Majority of School Board members favor temporary Denfeld closureA vote is expected to take place on the option sometime in December. If approved, Denfeld would close next year and reopen for the 2011-2012 school year when construction is complete and Central High School closes permanently.
By: Sarah Horner, Duluth News Tribune
All signs point to the temporary closure of Denfeld High School next year.
The majority of Duluth School Board members indicated today they would likely support closing the school for a year to accommodate construction at Denfeld . A vote is expected to take place on the option sometime in December. If approved, Denfeld would close next year and reopen for the 2011-2012 school year when construction is complete and Central High School closes permanently.
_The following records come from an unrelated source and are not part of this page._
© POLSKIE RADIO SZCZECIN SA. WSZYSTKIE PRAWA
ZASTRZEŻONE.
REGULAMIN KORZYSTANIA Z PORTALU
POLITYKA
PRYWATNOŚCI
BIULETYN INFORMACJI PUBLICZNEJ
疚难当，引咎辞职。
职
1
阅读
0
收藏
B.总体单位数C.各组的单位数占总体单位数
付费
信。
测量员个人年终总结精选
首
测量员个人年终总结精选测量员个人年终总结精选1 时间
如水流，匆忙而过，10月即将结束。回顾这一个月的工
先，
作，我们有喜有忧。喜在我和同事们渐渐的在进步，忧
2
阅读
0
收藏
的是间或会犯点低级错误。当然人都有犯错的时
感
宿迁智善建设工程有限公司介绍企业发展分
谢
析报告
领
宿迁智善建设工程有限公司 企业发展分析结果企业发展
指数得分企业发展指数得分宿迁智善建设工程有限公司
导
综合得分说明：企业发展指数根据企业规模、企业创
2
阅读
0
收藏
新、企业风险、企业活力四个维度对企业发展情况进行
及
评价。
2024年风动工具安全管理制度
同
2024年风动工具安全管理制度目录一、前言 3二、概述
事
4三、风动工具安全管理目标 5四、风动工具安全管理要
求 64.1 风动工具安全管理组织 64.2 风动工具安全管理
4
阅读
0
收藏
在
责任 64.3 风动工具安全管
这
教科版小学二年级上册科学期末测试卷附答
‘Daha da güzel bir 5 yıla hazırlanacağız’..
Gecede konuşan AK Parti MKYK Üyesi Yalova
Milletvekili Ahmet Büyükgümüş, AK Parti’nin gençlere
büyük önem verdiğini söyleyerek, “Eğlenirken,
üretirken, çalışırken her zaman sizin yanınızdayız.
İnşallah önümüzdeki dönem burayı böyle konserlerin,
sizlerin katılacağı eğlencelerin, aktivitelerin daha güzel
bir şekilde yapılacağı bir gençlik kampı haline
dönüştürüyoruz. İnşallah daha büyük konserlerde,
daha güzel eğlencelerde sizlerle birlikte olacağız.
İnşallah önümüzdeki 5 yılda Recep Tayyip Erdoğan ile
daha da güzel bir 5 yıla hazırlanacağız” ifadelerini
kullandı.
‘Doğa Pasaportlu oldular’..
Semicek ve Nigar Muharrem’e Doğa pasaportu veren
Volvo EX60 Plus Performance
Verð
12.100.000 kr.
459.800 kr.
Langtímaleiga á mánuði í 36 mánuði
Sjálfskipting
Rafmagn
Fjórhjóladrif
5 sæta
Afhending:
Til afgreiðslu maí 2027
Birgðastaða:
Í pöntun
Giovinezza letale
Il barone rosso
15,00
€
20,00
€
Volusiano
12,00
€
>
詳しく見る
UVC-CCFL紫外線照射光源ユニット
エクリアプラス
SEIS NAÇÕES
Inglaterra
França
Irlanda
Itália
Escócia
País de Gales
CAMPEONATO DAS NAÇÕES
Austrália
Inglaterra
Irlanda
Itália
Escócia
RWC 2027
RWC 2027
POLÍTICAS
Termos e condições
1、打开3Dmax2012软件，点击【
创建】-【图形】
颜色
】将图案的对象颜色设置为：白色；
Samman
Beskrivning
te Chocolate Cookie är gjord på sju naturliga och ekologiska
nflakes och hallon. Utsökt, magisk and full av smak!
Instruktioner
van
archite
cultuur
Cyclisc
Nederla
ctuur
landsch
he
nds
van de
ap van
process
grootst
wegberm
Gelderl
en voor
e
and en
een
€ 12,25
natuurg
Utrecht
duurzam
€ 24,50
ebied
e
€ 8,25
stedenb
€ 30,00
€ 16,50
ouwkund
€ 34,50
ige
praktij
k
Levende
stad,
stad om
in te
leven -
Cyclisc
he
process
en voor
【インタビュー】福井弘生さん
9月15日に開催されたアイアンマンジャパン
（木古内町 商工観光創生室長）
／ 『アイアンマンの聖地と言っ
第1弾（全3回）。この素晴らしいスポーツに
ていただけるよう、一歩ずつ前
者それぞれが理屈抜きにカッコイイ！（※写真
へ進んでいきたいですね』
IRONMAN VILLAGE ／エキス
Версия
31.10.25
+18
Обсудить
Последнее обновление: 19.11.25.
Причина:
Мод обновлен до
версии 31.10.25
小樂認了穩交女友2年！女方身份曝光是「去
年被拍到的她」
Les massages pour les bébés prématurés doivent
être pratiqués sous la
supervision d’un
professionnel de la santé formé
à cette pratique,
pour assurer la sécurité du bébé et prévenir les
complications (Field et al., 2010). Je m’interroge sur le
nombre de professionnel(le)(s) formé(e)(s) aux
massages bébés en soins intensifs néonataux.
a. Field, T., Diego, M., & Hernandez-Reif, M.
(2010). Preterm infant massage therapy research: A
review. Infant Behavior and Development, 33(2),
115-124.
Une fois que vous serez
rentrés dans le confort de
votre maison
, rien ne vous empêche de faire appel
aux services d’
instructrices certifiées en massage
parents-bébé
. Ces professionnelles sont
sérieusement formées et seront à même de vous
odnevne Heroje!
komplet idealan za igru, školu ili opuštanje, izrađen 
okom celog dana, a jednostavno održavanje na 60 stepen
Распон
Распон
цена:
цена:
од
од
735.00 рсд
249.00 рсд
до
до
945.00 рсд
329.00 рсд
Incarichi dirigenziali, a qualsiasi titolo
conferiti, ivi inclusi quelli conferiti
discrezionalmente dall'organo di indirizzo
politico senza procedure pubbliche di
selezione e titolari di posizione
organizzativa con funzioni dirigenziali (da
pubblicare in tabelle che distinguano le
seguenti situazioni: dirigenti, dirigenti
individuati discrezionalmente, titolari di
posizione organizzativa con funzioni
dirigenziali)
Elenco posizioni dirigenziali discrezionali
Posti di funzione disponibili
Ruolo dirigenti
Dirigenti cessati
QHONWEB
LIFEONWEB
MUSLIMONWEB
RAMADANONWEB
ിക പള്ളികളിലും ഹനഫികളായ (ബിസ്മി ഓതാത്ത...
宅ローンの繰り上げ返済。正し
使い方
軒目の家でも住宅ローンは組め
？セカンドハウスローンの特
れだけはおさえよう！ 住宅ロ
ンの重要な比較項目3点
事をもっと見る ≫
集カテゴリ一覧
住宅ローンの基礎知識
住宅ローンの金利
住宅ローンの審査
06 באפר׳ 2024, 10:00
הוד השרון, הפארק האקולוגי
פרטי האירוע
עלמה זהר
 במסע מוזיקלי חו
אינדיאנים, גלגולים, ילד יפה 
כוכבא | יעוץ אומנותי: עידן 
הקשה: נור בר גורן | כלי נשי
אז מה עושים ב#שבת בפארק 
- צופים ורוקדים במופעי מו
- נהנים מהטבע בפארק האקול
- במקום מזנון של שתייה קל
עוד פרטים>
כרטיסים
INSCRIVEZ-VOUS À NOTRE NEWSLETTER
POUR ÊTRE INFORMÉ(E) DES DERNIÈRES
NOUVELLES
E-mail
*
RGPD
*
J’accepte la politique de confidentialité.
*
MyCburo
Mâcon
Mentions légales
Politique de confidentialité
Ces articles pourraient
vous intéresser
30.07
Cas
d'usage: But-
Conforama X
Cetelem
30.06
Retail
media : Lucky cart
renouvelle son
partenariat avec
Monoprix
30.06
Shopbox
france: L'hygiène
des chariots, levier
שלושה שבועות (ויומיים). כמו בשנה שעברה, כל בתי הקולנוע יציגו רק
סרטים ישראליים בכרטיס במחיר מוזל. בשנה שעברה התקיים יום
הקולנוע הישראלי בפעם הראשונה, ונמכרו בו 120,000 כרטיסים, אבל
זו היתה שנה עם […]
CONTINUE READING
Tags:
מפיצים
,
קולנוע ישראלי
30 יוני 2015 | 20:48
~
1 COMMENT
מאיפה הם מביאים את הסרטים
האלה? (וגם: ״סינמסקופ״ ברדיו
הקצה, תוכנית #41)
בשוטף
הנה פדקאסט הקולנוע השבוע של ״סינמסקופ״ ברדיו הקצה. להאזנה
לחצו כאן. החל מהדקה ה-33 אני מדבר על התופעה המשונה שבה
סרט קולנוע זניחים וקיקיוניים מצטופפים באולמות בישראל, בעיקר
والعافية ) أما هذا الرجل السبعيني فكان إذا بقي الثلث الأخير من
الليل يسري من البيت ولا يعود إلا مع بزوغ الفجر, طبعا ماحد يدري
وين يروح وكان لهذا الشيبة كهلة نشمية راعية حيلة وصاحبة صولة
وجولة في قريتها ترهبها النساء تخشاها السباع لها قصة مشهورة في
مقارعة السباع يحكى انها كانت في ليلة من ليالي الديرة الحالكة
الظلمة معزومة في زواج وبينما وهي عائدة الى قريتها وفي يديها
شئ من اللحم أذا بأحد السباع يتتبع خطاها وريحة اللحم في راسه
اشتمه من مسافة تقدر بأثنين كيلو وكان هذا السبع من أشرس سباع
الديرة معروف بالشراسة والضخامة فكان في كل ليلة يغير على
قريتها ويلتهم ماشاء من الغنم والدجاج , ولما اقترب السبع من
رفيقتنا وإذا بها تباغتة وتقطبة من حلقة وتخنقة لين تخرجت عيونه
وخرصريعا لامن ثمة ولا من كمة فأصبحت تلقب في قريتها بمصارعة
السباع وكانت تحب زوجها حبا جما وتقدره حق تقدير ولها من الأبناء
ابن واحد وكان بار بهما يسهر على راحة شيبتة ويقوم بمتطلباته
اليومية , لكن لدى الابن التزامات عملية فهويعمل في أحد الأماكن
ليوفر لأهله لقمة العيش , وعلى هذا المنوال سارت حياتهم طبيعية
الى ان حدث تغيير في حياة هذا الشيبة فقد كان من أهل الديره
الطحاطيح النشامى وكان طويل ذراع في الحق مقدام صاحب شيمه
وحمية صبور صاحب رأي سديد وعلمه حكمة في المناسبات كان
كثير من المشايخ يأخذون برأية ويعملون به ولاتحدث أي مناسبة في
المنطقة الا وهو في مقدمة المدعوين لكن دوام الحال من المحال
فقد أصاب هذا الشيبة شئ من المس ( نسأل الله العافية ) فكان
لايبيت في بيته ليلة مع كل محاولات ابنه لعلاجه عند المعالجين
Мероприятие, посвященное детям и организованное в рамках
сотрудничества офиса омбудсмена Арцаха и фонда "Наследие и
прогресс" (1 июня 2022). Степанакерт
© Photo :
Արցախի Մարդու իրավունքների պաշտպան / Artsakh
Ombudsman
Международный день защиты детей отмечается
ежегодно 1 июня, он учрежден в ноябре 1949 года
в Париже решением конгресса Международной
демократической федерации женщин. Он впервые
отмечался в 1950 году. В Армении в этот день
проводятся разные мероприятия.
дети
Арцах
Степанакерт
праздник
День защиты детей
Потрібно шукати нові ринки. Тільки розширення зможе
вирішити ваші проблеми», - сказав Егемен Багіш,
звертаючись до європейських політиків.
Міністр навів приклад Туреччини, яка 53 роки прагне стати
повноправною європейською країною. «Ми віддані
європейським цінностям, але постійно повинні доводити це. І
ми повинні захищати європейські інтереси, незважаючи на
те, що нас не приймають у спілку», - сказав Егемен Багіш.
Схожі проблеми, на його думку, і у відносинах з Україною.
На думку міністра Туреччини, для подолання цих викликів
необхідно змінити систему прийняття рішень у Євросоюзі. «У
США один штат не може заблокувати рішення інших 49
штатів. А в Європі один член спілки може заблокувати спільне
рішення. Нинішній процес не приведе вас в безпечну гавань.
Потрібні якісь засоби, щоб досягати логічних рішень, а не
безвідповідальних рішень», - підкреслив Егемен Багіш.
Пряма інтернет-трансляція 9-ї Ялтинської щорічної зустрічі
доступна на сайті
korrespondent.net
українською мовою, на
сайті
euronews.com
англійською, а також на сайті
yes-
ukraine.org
“We’ve looked at every other option that we possibly could because this is not the ideal thing we would have liked to see happen, but this is the one that makes the most sense,” said board member Nancy Nilsen.
Board members Mary Cameron, Ann Wasson, Laura Condon, Judy Seliga-Punyko and Tim Grover also said they support closing the school. Member Gary Glass said he did not support the move.
The closure would save the district about $1.3 million and help it close a projected deficit of more than $4 million next school year. More importantly, the district said the temporary closure would allow construction to occur uninterrupted at Denfeld without putting students in harm’s way.
“I can do construction quicker and cheaper and I think it keeps kids safer and healthier with this option,” Superintendent Keith Dixon said. He added that trying to negotiate construction around students at Denfeld could add $2 million to $8 million to the building’s cost.
Board members at a meeting today said that although the closure might force some undesirable changes for students and staff, the threat to safety necessitated the closure.
“Once we start ripping in to the old walls at Denfeld, who knows what we are going to find,” said board member Laura Condon. “We don’t want kids around for that.”
Member Judy Seliga-Punyko agreed, saying the construction could also interrupt students’ education.
“Having the kids around with all that dust and noise would be a huge mess,” she said.
Member Ann Wasson said the closure might actually end up being a positive for students.
“We are bringing these students’ communities together, and I think that will be a good thing,” Wasson said. “That way these kids can go back to the new school together.”
Nilsen added that Denfeld will not go away next year.
“We may not be using the building for classroom activities, but I still think that Denfeld as a school will remain open,” she said. She added that separate graduation ceremonies, scholarship programs and other school specific components will still be in place.
Board members will likely be presented with a resolution on the closure at a meeting in December. Dixon said the district wants to reach a decision on the issue as soon as possible to allow enough time to work through the details of the transition.